La mujer es una isla – Audur Ava Ólafsdóttir

Reseña realizada por Begoña Curiel:

Un viaje interior con la excusa de un viaje físico. Parece ser el objetivo de esta novela intimista donde no me convencen ni argumento ni protagonista. Especialmente la última, que no logra engancharme: una mujer que cocina un pato que ha atropellado con su propio coche, para ofrecérselo a su marido que acaba de pedirle el divorcio. Y está tremendamente preocupada porque no se note el rastro de los neumáticos en el particular plato. Chirriante.

  Pero siéntense porque hay más: su mejor amiga está a punto de dar a luz y sufre un pequeño accidente que le impide moverse. Le pide que cuide de su hijo sordomudo de cuatro años, precisamente cuando la protagonista le comunica que quiere hacer un largo viaje para superar su triste momento personal. Pero atención, quiere instalarse en un bungalow después de que le haya tocado la lotería tal y como vaticinó una médium que precisamente le recomendó, la madre de la criatura. Por cierto, el bungalow no tiene luz eléctrica y está donde Dios pegó el último grito y… ¡ojo! en Islandia. Vamos que hace un pelín de frío y oscurece a eso de las cinco de la tarde. En fin, todo muy normal como pueden comprobar. Entiendo que han comprendido la ironía.

  Esta es la trama argumental para justificar ese viaje interior de la protagonista que se toma las cosas de una manera tan natural que aún no he podido cerrar la boca. Mi incredulidad continúa aún días después de terminar la lectura y aumenta según escribo esta reseña.

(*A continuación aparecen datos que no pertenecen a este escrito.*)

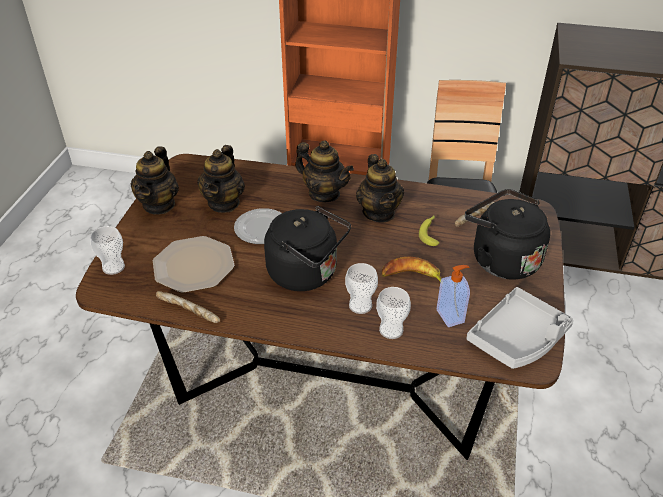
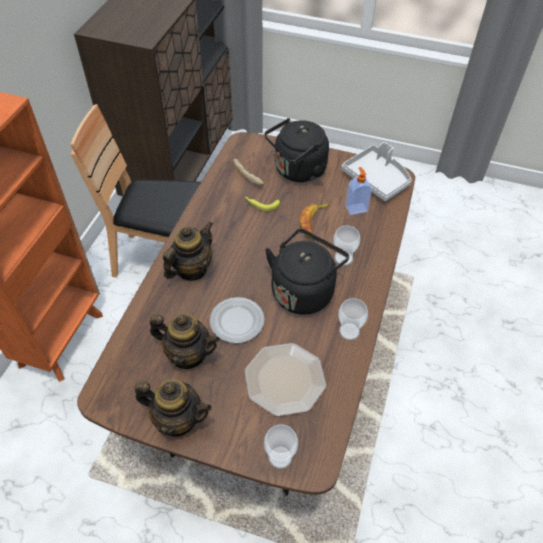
camera: 85 degrees left, 10 degrees up
(188, 312) = (349, 381): bread -> none
(379, 212) = (228, 233): teapot -> none
(391, 330) = (369, 243): cup -> cup (349, 331)

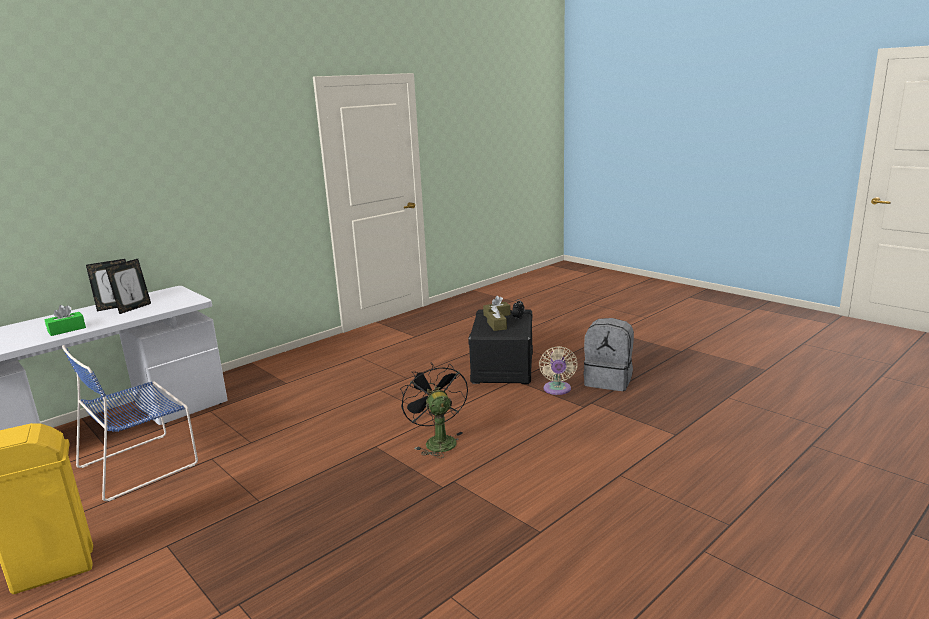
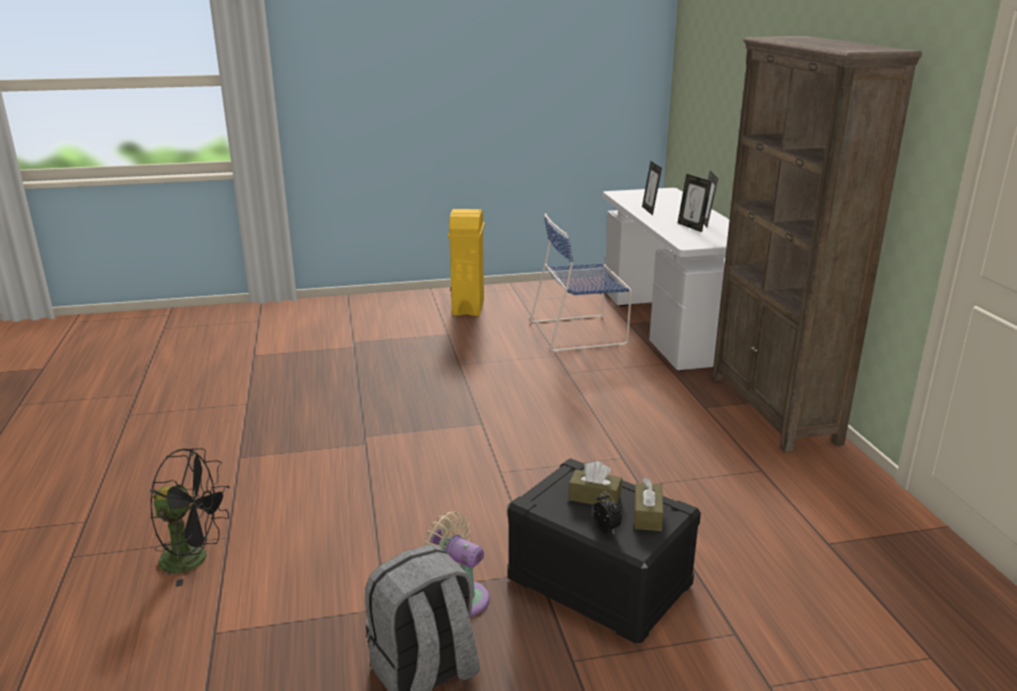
camera: 120 degrees right, 5 degrees up
(67, 330) = (650, 210): green tissue box -> picture frame
(142, 464) = (581, 333): blue chair -> blue chair turned 90 degrees counterclockwise
(275, 366) = (773, 409): none -> brown bookcase
(437, 441) = (446, 457): black fan -> black fan (194, 559)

  Es un argumento insólito y desconcertante que pretende sustentar este viaje existencial. De camino, encontramos lluvia, oscuridad, frío, amantes esporádicos, pensamientos del presente y recuerdos del pasado mientras intenta comunicarse con su pequeño acompañante, que –increíble– no echa de menos a su madre ni su entorno durante las semanas de la aventura. Y todo como digo…., tan normal.

Pese al tono lírico, intimista y profundo en el que insiste hasta el final, no me llega. Lo siento.

  Por supuesto, el ritmo no es que sea lento. Como pide esta  historia de introspección, viaja a cámara lentísima. Solo el lenguaje sencillo y sin complicaciones, permite llegar a la última página. Pero nada más. Mientras leía, el clima –como envoltorio narrativo– me iba dejando helada. No por la temperatura en el termómetro, sino por la ausencia de empatía de la protagonista, que con la manida excusa de vivir el presente, parece estar ajena al mundo, inmersa en su particular aventura sin despeinarse y mucho menos, acongojarse lo más mínimo, envuelta además en una capa etérea que me resulta artificial.

  Me molesta especialmente la indirecta asociación –que parece realizar la autora– entre la feminidad y el carácter de la viajante, como si la mujer por definición tuviera cierto encanto con ese extraño, insólito y tranquilo caos en el que tan a gusto se desenvuelve esta señora.

  Es de esos libros, que no me dejan huella. Salvo la experiencia de conocer y sentir un país desconocido. Siempre es algo que valoro muchísimo porque leer es viajar gratis. Pero ni con mucho, da entidad a la trama ni al objetivo de la novela.